La baraque à frites
par Frédéric Benhaim
Sur la Grand’Place, la baraque a fière allure. Elle trône comme un carrousel, et rappelle qu’à côté de la grandeur et de l’histoire de la vieille ville, il y a le besoin de se nourrir. Et celui-ci est aussi un plaisir quotidien ; une affaire de parfums et de saveurs.
La baraque est blanche ; elle est préfabriquée ; on dirait une installation de chantier. Elle est ouverte devant, tout le long, et l’ouverture est protégée par un auvent ; elle a une porte sur le côté, fermée à clé (sait-on jamais) ou au contraire ouverte (c’est plus pratique). Quand vous approchez, l’odeur de la friture vient ravir vos narines. C’est si bon ! et si peu sain, mais qu’importe ; certains disent qu’il est sain de se faire plaisir. Et c’est pratique ; à toute heure, et quand on est pressé, on mange un cornet en passant, en allant, en faisant autre chose, ou assis sur un des bancs de la grand’place dont les corbeilles sont comme des annexes à détritus pour la baraque à frites.

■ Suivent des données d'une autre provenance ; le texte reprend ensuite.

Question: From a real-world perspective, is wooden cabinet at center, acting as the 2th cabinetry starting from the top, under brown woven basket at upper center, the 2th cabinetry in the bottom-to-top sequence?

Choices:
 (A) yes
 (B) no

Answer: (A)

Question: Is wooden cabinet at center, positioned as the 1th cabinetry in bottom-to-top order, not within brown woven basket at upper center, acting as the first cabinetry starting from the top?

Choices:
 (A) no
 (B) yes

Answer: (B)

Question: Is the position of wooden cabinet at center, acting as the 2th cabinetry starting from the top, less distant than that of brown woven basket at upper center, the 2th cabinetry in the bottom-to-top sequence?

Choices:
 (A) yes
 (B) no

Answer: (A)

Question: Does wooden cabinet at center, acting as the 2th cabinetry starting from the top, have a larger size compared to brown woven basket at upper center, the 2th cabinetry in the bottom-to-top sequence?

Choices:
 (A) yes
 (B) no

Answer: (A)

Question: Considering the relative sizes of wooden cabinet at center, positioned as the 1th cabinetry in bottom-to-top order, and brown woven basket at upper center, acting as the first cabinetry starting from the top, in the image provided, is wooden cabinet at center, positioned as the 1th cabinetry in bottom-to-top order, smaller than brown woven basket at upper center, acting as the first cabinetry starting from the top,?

Il y a plein de parfums, plein, plein ! ça va de la brésilienne à l’arménienne en passant par la flamande ou l’albanaise. Dit autrement, ananas, (…), carbonnade, (…). Ca s’ajoute. C’est cumulatif. L’effet d’empilement des sauces fait tout le frisson des adolescents. Plus tard, vous savourez ça nature, ou avec un peu de sel. Le secret, c’est la graisse, qu’on ne trouve pas ailleurs. Le patron a un peu d’embonpoint mais pas trop ; sa femme, c’est pareil. Ils font tous les deux attention, malgré tout, et puis travailler dans une baraque à frites, c’est comme travailler dans une boutique de chocolats ; à force, on s’habitue, et on n’est pas tenté tout le temps.
Le tout se mange comme ça, avec de petites fourchettes dans votre cornet de papier. En hiver, quand le froid vous mord les os, ça réchauffe un peu, et d’ailleurs, ici, on vend aussi du café. Café frites c’est original et c’est parfait contre les basses températures et surtout l’humidité. Pour une raison qui nous échappe, pourtant, la friture est universelle. On dit qu’elle était une façon commode d’assurer la désinfection des aliments, un peu comme l’eau bouillante. Mais, remarquent les passants en nombre, elle a plus de goût ! même les adeptes de la santé s’y arrêtent. Ca ne vaut, la santé, que si on y déroge de temps en temps.
Paris, le 7 juillet 2014.
A Claire Marynower, pour m’avoir donné l’idée.